- **TO DO**
For each line in the records that contains "hand", make a copy.

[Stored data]
◆ ◆ ◆

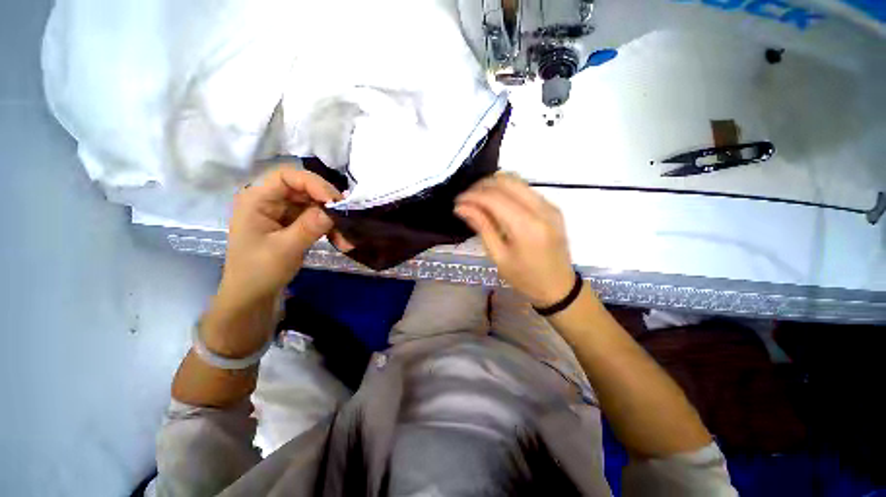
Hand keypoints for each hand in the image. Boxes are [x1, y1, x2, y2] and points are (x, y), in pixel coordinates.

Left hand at [218, 166, 343, 308]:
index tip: (335, 202)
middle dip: (328, 204)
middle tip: (348, 218)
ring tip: (347, 238)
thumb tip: (334, 210)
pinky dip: (331, 228)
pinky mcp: (294, 224)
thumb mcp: (284, 249)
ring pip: (315, 204)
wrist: (253, 296)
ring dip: (333, 220)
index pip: (287, 176)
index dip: (313, 184)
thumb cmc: (258, 272)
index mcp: (257, 199)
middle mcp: (271, 200)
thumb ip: (309, 227)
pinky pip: (317, 218)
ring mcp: (284, 212)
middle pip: (305, 189)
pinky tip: (341, 241)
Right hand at [455, 173, 574, 307]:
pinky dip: (506, 190)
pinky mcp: (552, 206)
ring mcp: (550, 205)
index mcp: (527, 227)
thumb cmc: (525, 277)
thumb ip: (481, 226)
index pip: (495, 198)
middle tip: (466, 199)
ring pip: (516, 180)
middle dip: (481, 185)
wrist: (558, 286)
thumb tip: (461, 207)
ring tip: (478, 199)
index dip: (472, 196)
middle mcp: (541, 209)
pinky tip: (496, 202)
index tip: (457, 202)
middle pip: (506, 181)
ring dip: (494, 185)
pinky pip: (525, 188)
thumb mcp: (498, 256)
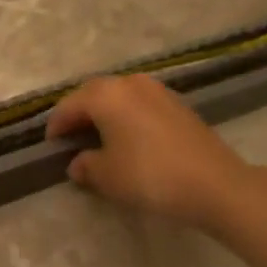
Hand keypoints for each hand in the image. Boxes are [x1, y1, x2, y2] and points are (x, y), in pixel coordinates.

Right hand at [46, 73, 259, 231]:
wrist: (215, 184)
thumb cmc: (150, 176)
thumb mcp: (107, 176)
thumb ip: (85, 166)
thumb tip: (78, 163)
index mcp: (106, 95)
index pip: (69, 106)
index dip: (56, 126)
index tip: (50, 146)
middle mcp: (129, 83)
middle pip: (94, 94)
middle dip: (79, 114)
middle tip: (71, 139)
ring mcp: (157, 90)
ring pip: (119, 96)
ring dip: (104, 114)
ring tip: (99, 139)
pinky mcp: (177, 103)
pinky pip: (139, 104)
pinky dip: (127, 117)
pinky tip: (129, 139)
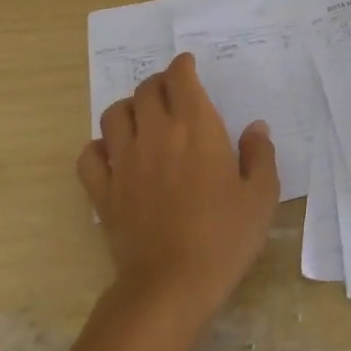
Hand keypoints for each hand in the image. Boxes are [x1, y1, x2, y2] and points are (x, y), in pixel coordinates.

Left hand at [78, 53, 278, 315]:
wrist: (171, 285)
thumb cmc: (224, 237)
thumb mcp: (261, 197)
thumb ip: (260, 156)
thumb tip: (255, 129)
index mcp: (196, 128)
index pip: (180, 78)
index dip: (183, 65)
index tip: (188, 65)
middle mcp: (155, 134)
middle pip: (146, 90)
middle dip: (158, 83)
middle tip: (171, 92)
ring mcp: (124, 162)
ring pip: (114, 115)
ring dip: (128, 108)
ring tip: (141, 117)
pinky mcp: (103, 191)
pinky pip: (89, 155)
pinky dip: (99, 147)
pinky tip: (113, 154)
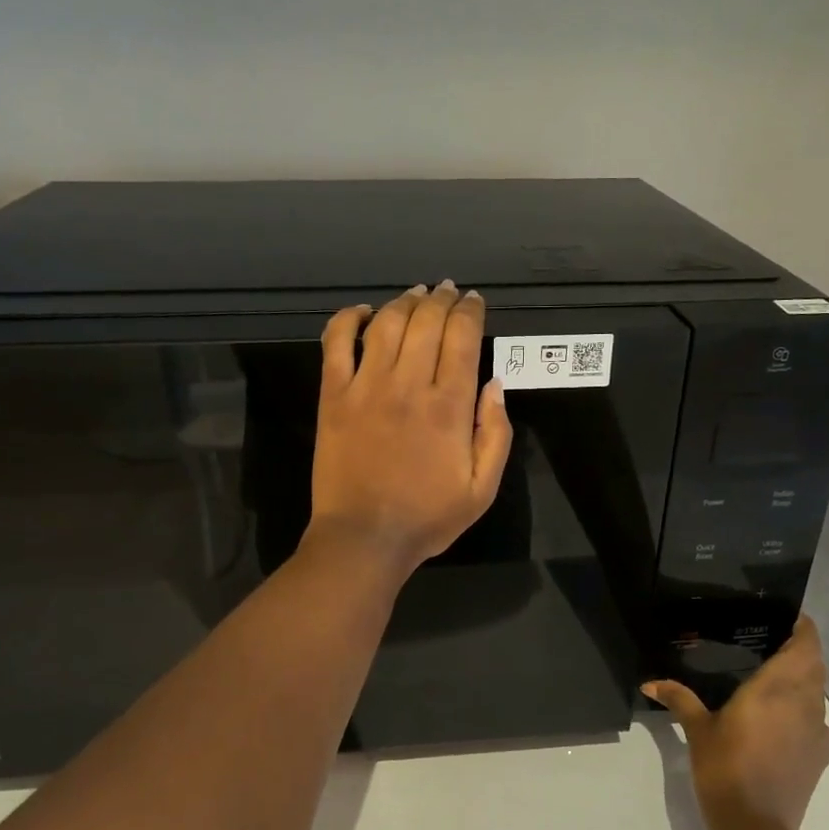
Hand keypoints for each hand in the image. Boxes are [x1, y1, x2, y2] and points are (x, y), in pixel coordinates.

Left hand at [306, 282, 512, 576]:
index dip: (470, 312)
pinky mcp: (333, 396)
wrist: (364, 538)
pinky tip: (362, 312)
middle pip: (426, 322)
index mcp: (448, 406)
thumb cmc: (427, 517)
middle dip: (442, 299)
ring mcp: (365, 387)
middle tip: (448, 291)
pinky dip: (347, 319)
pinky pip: (336, 343)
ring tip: (416, 294)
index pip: (462, 338)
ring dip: (404, 302)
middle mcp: (408, 385)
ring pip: (386, 324)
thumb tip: (495, 385)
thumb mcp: (482, 489)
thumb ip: (495, 434)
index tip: (474, 301)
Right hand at [643, 616, 828, 829]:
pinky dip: (804, 711)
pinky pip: (817, 721)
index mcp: (778, 687)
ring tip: (771, 679)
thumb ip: (679, 699)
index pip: (806, 644)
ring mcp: (818, 731)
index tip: (784, 617)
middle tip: (769, 644)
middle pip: (815, 665)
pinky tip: (779, 720)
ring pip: (818, 693)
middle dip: (799, 651)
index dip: (801, 627)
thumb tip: (650, 683)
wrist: (756, 827)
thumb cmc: (725, 767)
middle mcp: (805, 702)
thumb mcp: (698, 729)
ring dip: (803, 681)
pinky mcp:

◆ ◆ ◆

- **SOLUTION TO THE EXERCISE**
Hand keypoints for each hand in the image. Boxes are [x1, y1, x2, y2] and points are (x, y), in pixel coordinates.
Left hand at [218, 166, 343, 308]:
Right hand at [455, 173, 574, 307]:
Hand keypoints for each hand in the image. Boxes are [x1, y1, x2, y2] and points are (x, y), in pixel coordinates.
Right hand at [46, 73, 259, 231]:
Hand keypoints for each hand in the image. Boxes are [x1, y1, x2, y2] and points are (x, y), in pixel coordinates.
Left hand at [78, 53, 278, 315]:
Hand keypoints for each hand in the image. Boxes are [x1, y1, x2, y2] and points are (x, y), in pixel coordinates.
Left hand at [306, 282, 512, 576]:
Right hand at [643, 616, 828, 829]:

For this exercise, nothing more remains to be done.